Yolculuk Blog – Tuner Tekin
Başlıktaki cümle Hazine ve Maliye Bakanı Mehmet Şimşek’e ait. Geçen hafta yapılan “MÜSİAD 2024 Yılı Değerlendirmesi ve 2025 Yılı Beklentileri” adlı toplantıda dile getirdi. Şimşek bu cümleyle AKP’nin sermaye çıkarlarının en halis temsilcisi olduğu gerçeğini önümüze seriyordu bütün açıklığıyla bir kez daha.
AKP/Erdoğan’ın her daim hayırla ve övgüyle yad ettiği Turgut Özal da iktidar yıllarında ana fikir olarak benzeri sayılacak “ben zengini severim” sözüyle sermayeye olan aşkını ilan etmişti. İşçiler de sadece bu sözüyle değil tüm icraatlarıyla işçi düşmanlığı, sermaye aşkını sergileyen Özal’ı “Çankaya’nın şişmanı işçi düşmanı” sloganıyla tarihin direğine çivilemişti. Aradan yıllar geçti, aynı zincirin halkası AKP, sermaye sevdası, işçi düşmanlığında Özal’ı gerilerde bıraktı. İşçi-emekçiyi hiçleştirme, sermayeye pervasız hizmet etmede hiçbir partinin onunla yarışamayacağını gösterdi.
Küçük bir azınlığın zenginleşmesinin tüm toplumu zenginliğe taşıyacak lokomotif olduğu iddiası neo liberalizmin en başta gelen yalanıdır. Mehmet Şimşek “biz sizden daha çok para kazanmanızı istiyoruz, başka bir şey istemiyoruz” derken artık ipliği pazara çıkmış o neo liberal yalana atıfta bulunuyordu. ‘Daha fazla kar elde etmek için elinizden geleni yapın, biz sahayı sizin için düzlüyoruz işte’ diyordu bir bakıma. Bunu nasıl yaptıklarını artık hepimiz biliyoruz. Büyük sermayeye vergi indirimi, vergi affı, kamu bankalarından geri ödemesini diledikleri zaman yapacakları (ya da yapmayacakları) yeter miktarda kredi, grev yasağı, sendika engellemesi vb. yollarla.
Şimşek MÜSİAD’da sarfettiği cümleyle halk yığınlarının bugün içine itildiği ekonomik yıkımın iktidar tarafından taammüden gerçekleştirildiğini de itiraf etmiş oldu. Vahşi kapitalizm olarak nitelenebilecek neo liberalizmin en sadık kulları olduklarını da tabii.
Neo liberalizm: Vahşi kapitalizmin kod adı
Neo liberal ideolojinin öne sürdüğü tüm argümanlar, kullandığı terminoloji tam bir sahtekarlıktır.
Liberalizmden dem vurur ancak onun tek “liberal” yanı tekellere, süper zenginlere dilediklerini yapma özgürlüğü sağlamasıdır.

▶ **Yapılacak iş**
Lütfen neo liberalizm yazısından "Küçük bir azınlığın" ifadesiyle başlayıp "engellemesi vb. yollarla." ifadesine kadar devam eden kısmı birebir aktarın.

▶ **Gösterilen veriler**
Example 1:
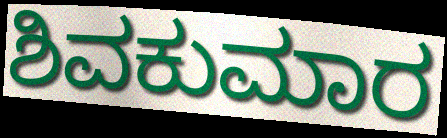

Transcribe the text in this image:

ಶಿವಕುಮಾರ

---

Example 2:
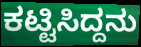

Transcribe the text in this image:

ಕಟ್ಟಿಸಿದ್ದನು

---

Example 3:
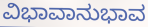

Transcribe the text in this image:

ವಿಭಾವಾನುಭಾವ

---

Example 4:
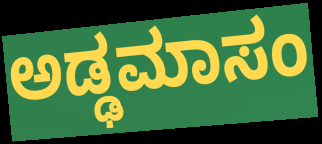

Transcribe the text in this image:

...

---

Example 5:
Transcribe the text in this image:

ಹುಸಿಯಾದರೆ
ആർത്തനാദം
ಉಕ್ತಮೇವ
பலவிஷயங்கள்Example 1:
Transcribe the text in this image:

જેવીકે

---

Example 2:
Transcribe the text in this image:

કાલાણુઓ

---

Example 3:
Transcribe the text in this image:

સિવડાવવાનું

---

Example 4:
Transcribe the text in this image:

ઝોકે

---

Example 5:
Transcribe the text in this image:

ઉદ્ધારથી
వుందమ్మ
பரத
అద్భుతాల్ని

▶ **Yanıt aşağıda**
Küçük bir azınlığın zenginleşmesinin tüm toplumu zenginliğe taşıyacak lokomotif olduğu iddiası neo liberalizmin en başta gelen yalanıdır. Mehmet Şimşek “biz sizden daha çok para kazanmanızı istiyoruz, başka bir şey istemiyoruz” derken artık ipliği pazara çıkmış o neo liberal yalana atıfta bulunuyordu. ‘Daha fazla kar elde etmek için elinizden geleni yapın, biz sahayı sizin için düzlüyoruz işte’ diyordu bir bakıma. Bunu nasıl yaptıklarını artık hepimiz biliyoruz. Büyük sermayeye vergi indirimi, vergi affı, kamu bankalarından geri ödemesini diledikleri zaman yapacakları (ya da yapmayacakları) yeter miktarda kredi, grev yasağı, sendika engellemesi vb. yollarla.